Collection entries:
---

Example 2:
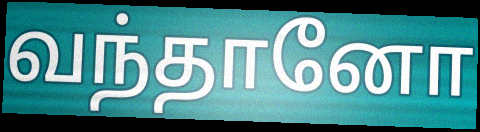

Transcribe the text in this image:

வந்தானோ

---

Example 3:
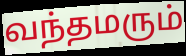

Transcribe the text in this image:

வந்தமரும்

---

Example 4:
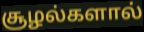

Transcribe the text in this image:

சூழல்களால்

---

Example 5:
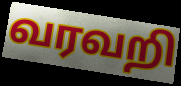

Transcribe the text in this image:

வரவறி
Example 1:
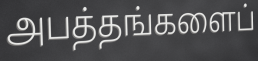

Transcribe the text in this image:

அபத்தங்களைப்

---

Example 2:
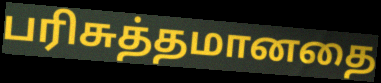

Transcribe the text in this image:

பரிசுத்தமானதை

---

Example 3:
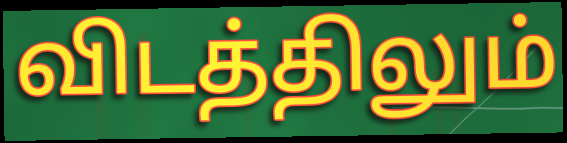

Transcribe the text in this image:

விடத்திலும்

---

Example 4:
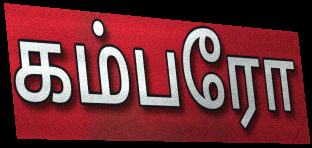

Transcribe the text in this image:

கம்பரோ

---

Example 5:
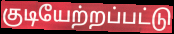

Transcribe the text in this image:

குடியேற்றப்பட்டு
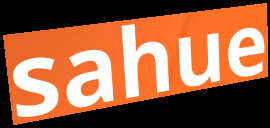
sahue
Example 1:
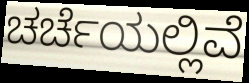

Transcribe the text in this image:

ಚರ್ಚೆಯಲ್ಲಿವೆ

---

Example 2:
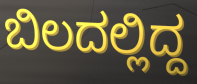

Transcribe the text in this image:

ಬಿಲದಲ್ಲಿದ್ದ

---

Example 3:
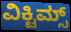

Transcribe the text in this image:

ವಿಕ್ಟಿಮ್ಸ್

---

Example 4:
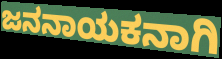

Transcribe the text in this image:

ಜನನಾಯಕನಾಗಿ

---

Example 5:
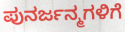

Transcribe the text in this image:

ಪುನರ್ಜನ್ಮಗಳಿಗೆ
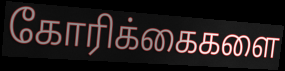
கோரிக்கைகளை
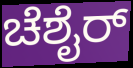
ಚೆಶೈರ್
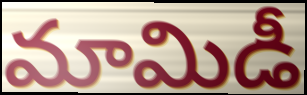
మామిడీ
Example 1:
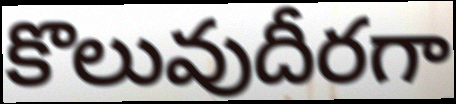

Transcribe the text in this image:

కొలువుదీరగా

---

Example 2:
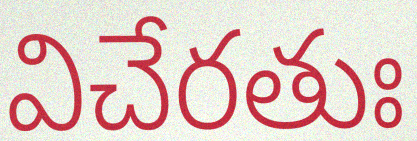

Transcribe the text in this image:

విచేరతుః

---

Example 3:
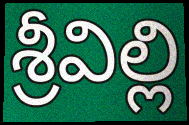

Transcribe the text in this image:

శ్రీవిల్లి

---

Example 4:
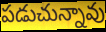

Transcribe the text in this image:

పడుచున్నావు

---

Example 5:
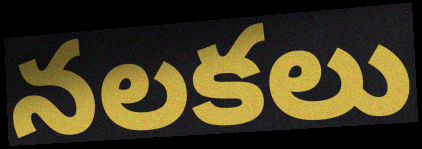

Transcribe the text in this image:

నలకలు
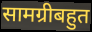
सामग्रीबहुत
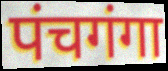
पंचगंगा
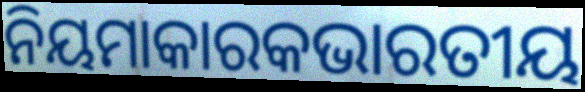
ନିୟମାକାରକଭାରତୀୟ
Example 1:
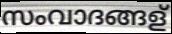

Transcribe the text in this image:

സംവാദങ്ങള്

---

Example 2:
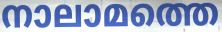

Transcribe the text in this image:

നാലാമത്തെ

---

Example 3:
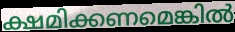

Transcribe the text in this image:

ക്ഷമിക്കണമെങ്കിൽ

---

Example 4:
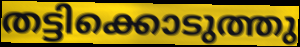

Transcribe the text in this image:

തട്ടിക്കൊടുത്തു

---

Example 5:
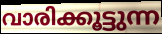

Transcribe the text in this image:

വാരിക്കൂട്ടുന്ന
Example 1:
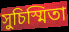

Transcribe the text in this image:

সুচিস্মিতা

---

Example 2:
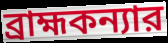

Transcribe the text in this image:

ব্রাহ্মকন্যার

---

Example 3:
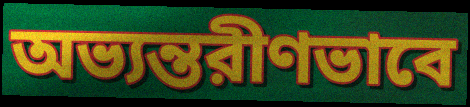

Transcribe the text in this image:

অভ্যন্তরীণভাবে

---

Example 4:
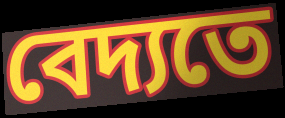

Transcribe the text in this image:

বেদ্যতে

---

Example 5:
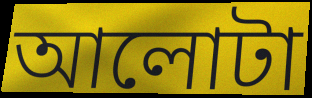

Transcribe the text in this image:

আলোটা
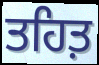
ਤਹਿਤ਼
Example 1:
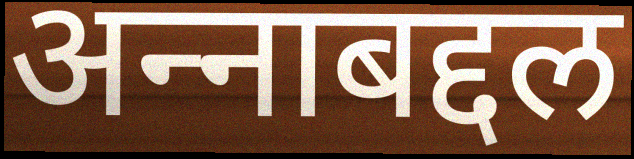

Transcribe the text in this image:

अन्‍नाबद्दल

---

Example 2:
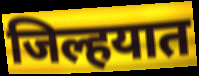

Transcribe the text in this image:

जिल्हयात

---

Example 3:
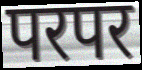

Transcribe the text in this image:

परपर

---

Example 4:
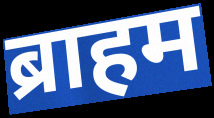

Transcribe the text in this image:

ब्राहम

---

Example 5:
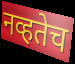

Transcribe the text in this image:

नव्हतेच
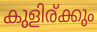
കുളിര്ക്കും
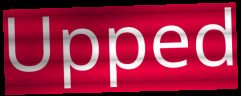
Upped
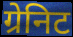
ग्रेनिट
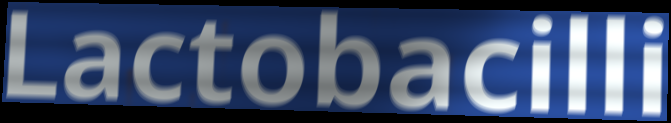
Lactobacilli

• **Set task**
Recast every line of the records above as a JSON list of strings, with one string per line. Leave out blank lines and the pictures.

• **Answer to this problem**
[
  "---",
  "Example 2:",
  "Transcribe the text in this image:",
  "வந்தானோ",
  "---",
  "Example 3:",
  "Transcribe the text in this image:",
  "வந்தமரும்",
  "---",
  "Example 4:",
  "Transcribe the text in this image:",
  "சூழல்களால்",
  "---",
  "Example 5:",
  "Transcribe the text in this image:",
  "வரவறி",
  "Example 1:",
  "Transcribe the text in this image:",
  "அபத்தங்களைப்",
  "---",
  "Example 2:",
  "Transcribe the text in this image:",
  "பரிசுத்தமானதை",
  "---",
  "Example 3:",
  "Transcribe the text in this image:",
  "விடத்திலும்",
  "---",
  "Example 4:",
  "Transcribe the text in this image:",
  "கம்பரோ",
  "---",
  "Example 5:",
  "Transcribe the text in this image:",
  "குடியேற்றப்பட்டு",
  "sahue",
  "Example 1:",
  "Transcribe the text in this image:",
  "ಚರ್ಚೆಯಲ್ಲಿವೆ",
  "---",
  "Example 2:",
  "Transcribe the text in this image:",
  "ಬಿಲದಲ್ಲಿದ್ದ",
  "---",
  "Example 3:",
  "Transcribe the text in this image:",
  "ವಿಕ್ಟಿಮ್ಸ್",
  "---",
  "Example 4:",
  "Transcribe the text in this image:",
  "ಜನನಾಯಕನಾಗಿ",
  "---",
  "Example 5:",
  "Transcribe the text in this image:",
  "ಪುನರ್ಜನ್ಮಗಳಿಗೆ",
  "கோரிக்கைகளை",
  "ಚೆಶೈರ್",
  "మామిడీ",
  "Example 1:",
  "Transcribe the text in this image:",
  "కొలువుదీరగా",
  "---",
  "Example 2:",
  "Transcribe the text in this image:",
  "విచేరతుః",
  "---",
  "Example 3:",
  "Transcribe the text in this image:",
  "శ్రీవిల్లి",
  "---",
  "Example 4:",
  "Transcribe the text in this image:",
  "పడుచున్నావు",
  "---",
  "Example 5:",
  "Transcribe the text in this image:",
  "నలకలు",
  "सामग्रीबहुत",
  "पंचगंगा",
  "ନିୟମାକାରକଭାରତୀୟ",
  "Example 1:",
  "Transcribe the text in this image:",
  "സംവാദങ്ങള്",
  "---",
  "Example 2:",
  "Transcribe the text in this image:",
  "നാലാമത്തെ",
  "---",
  "Example 3:",
  "Transcribe the text in this image:",
  "ക്ഷമിക്കണമെങ്കിൽ",
  "---",
  "Example 4:",
  "Transcribe the text in this image:",
  "തട്ടിക്കൊടുത്തു",
  "---",
  "Example 5:",
  "Transcribe the text in this image:",
  "വാരിക്കൂട്ടുന്ന",
  "Example 1:",
  "Transcribe the text in this image:",
  "সুচিস্মিতা",
  "---",
  "Example 2:",
  "Transcribe the text in this image:",
  "ব্রাহ্মকন্যার",
  "---",
  "Example 3:",
  "Transcribe the text in this image:",
  "অভ্যন্তরীণভাবে",
  "---",
  "Example 4:",
  "Transcribe the text in this image:",
  "বেদ্যতে",
  "---",
  "Example 5:",
  "Transcribe the text in this image:",
  "আলোটা",
  "ਤਹਿਤ਼",
  "Example 1:",
  "Transcribe the text in this image:",
  "अन्‍नाबद्दल",
  "---",
  "Example 2:",
  "Transcribe the text in this image:",
  "जिल्हयात",
  "---",
  "Example 3:",
  "Transcribe the text in this image:",
  "परपर",
  "---",
  "Example 4:",
  "Transcribe the text in this image:",
  "ब्राहम",
  "---",
  "Example 5:",
  "Transcribe the text in this image:",
  "नव्हतेच",
  "കുളിര്ക്കും",
  "Upped",
  "ग्रेनिट",
  "Lactobacilli"
]